Conhecedor de gêneros musicais eruditos e populares – ele é formado em composição pela USP – quando começou a pensar no segundo álbum da Filarmônica (que estreou em disco com 'O hábito da força' em 2012) trabalhou no conceito de finitude. Chegou à ideia de 'Rádio lixão', ou seja, que reunisse gêneros tidos como lixo cultural. “Para fazer um axé, ouvi muito Ivete para pegar a linguagem, o ritmo, o jeito como os percussionistas tocam. É incrível.” E assim como o funk, o eletrônico. Mas não somente. O grupo, integrado por ex-estudantes de música que se conheceram na universidade, foi além. Também releu a canção do rádio, a MPB tradicional, o tropicalismo. É uma reciclagem atual, colagem que também chega às letras.

Uma banana

'Amor e carnaval' é puro axé, com direito aos clichês do gênero (o verso “tira o pé do chão”), citação nominal a Ivete e trecho de apuração de escolas de samba carioca (o famoso “10, nota 10”). Porém, subvertendo tudo, a letra também cita Criolo ('Não existe amor em SP'), que não tem absolutamente nada a ver com o universo dos trios elétricos. Na sequência, 'Ela é dela' refere-se às cantoras do rádio, com direito até mesmo ao som de 78 rotações (e até um defeito, aquele momento em que a agulha “pula” da vitrola). 'Fiu fiu' é funk carioca à la Filarmônica de Pasárgada, com direito a palavrões, mas um letra mais crítica, que coloca uma mulher dando uma banana a Ricardões, popozudas e afins.
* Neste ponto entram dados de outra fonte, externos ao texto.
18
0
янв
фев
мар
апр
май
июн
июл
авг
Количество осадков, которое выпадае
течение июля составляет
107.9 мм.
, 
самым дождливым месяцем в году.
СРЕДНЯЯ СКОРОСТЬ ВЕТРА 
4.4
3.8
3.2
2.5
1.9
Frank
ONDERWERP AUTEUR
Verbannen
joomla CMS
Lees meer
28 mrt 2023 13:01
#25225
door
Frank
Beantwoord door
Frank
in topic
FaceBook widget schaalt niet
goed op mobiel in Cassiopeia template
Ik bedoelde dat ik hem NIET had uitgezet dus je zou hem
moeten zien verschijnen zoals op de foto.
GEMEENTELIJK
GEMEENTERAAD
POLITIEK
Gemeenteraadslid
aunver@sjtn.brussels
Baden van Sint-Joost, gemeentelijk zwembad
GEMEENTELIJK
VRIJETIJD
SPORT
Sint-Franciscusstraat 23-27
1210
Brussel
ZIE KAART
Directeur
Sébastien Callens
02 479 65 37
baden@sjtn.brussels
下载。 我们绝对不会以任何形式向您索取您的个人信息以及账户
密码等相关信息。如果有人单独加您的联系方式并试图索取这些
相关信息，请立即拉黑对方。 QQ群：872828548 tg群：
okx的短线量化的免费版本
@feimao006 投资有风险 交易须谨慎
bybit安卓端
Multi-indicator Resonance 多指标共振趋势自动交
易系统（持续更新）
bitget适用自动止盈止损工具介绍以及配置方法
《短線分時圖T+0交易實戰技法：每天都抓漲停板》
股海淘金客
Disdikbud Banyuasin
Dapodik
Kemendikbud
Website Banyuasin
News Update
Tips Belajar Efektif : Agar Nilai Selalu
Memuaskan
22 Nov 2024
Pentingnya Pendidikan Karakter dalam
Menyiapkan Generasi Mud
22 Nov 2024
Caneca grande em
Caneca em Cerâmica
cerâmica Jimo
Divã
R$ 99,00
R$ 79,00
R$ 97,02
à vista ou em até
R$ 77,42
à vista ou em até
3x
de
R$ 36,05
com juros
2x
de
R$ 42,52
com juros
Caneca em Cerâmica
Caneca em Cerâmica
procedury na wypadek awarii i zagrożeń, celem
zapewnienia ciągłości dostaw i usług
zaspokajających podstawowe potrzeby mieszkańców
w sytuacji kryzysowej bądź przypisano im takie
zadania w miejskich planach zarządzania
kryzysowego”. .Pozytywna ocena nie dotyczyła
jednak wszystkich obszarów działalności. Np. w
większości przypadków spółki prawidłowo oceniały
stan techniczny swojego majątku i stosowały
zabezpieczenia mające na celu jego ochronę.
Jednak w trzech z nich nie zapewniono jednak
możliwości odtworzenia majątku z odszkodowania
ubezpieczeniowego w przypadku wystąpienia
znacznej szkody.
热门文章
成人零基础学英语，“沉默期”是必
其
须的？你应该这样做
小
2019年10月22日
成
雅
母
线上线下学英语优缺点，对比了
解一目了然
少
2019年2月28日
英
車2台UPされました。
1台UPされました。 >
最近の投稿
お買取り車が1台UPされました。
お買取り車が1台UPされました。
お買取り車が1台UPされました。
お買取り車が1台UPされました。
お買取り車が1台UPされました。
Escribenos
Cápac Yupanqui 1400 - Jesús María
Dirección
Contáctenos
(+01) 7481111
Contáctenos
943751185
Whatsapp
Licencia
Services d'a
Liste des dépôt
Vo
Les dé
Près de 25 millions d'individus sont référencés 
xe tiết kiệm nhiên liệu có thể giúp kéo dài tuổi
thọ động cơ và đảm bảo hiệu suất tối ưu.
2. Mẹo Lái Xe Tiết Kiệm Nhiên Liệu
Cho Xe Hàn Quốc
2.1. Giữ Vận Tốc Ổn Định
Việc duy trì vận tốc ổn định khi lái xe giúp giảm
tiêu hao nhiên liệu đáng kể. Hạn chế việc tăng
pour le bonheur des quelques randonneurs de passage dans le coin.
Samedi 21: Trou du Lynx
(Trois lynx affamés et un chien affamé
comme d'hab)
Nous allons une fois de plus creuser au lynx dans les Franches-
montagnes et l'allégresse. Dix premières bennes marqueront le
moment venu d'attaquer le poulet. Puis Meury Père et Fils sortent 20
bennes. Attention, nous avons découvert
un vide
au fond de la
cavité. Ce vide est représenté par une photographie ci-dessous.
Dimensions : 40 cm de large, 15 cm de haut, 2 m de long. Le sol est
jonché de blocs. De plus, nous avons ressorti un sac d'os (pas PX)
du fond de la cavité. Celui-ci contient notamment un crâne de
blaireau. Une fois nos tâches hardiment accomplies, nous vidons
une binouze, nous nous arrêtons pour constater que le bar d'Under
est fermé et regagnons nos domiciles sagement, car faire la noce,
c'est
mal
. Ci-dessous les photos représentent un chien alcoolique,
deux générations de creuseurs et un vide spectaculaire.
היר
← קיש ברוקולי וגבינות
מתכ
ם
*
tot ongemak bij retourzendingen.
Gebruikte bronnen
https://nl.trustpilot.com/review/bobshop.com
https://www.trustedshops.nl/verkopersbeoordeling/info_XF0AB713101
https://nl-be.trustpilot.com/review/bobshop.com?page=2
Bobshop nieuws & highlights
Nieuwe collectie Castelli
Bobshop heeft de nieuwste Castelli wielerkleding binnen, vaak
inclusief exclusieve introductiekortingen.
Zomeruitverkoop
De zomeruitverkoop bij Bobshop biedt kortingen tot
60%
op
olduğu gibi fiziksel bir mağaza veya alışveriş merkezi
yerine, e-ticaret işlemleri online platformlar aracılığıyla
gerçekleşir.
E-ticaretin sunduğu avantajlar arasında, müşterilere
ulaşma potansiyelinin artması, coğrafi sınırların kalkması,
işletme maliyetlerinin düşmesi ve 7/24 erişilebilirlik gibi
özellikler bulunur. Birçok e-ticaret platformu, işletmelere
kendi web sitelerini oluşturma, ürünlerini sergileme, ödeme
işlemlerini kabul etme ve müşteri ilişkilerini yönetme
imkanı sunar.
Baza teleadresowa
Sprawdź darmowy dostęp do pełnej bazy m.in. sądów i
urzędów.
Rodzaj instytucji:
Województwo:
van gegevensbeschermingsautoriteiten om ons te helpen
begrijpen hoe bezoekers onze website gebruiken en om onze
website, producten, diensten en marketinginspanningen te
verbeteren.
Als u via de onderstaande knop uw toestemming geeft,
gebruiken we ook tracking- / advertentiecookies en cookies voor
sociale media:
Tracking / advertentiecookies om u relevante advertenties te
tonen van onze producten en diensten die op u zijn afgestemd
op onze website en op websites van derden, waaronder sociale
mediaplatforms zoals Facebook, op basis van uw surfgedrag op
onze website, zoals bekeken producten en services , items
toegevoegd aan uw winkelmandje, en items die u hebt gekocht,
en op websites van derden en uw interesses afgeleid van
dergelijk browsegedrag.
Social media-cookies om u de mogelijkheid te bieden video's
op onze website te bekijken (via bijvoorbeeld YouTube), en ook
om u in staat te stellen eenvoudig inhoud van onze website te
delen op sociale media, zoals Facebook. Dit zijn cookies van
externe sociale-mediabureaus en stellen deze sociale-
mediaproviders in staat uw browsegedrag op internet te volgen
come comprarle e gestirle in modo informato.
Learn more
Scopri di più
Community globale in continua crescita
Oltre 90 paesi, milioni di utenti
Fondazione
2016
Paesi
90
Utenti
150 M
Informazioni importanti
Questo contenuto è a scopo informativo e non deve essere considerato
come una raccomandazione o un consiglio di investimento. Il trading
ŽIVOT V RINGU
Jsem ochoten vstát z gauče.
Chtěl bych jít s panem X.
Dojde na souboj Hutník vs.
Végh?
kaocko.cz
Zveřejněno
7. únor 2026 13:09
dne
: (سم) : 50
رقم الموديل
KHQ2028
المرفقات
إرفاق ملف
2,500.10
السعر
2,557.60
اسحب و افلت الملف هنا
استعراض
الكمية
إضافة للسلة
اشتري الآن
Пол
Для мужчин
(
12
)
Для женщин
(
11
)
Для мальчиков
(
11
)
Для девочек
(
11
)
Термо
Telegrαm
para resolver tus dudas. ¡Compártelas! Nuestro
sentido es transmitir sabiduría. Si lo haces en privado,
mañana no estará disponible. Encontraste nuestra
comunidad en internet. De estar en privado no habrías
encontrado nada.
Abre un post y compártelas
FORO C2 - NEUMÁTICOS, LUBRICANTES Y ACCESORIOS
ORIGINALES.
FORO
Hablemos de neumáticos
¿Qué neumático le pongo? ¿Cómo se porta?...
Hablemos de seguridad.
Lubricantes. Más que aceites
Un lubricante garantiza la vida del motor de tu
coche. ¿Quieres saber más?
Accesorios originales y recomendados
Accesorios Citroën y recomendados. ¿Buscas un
'Mil amigos' é dedicada a Caetano e Gal e cita a antológica Baby (de Caetano, gravada por Gal e tantos outros). O baiano retorna na eletrônica 'Tic tac', com citação a 'Alegria, alegria'. 'Muro muro Morumbi' foi feita para Chico Buarque e 'Estudando Tom Zé' nem precisa falar. Segreto pegou a trilogia 'Estudando...' ('o samba', de 1976; 'o pagode', de 2005; e 'a bossa', de 2008) e criou sua homenagem a Tom Zé, que brinca com a própria biografia do compositor. “Véio que guenta com mais de setenta inda quer cantar/ Pergunta pra ele o segredo imploro pra me contar/ Falou o véio/ Vá comendo abacaxique xique xique/ Você vai se animar” diz a letra. Tom Zé, não bastasse a homenagem, também participa do álbum, na canção 'Blá blá blá', com letra bem-humorada e interpretação idem.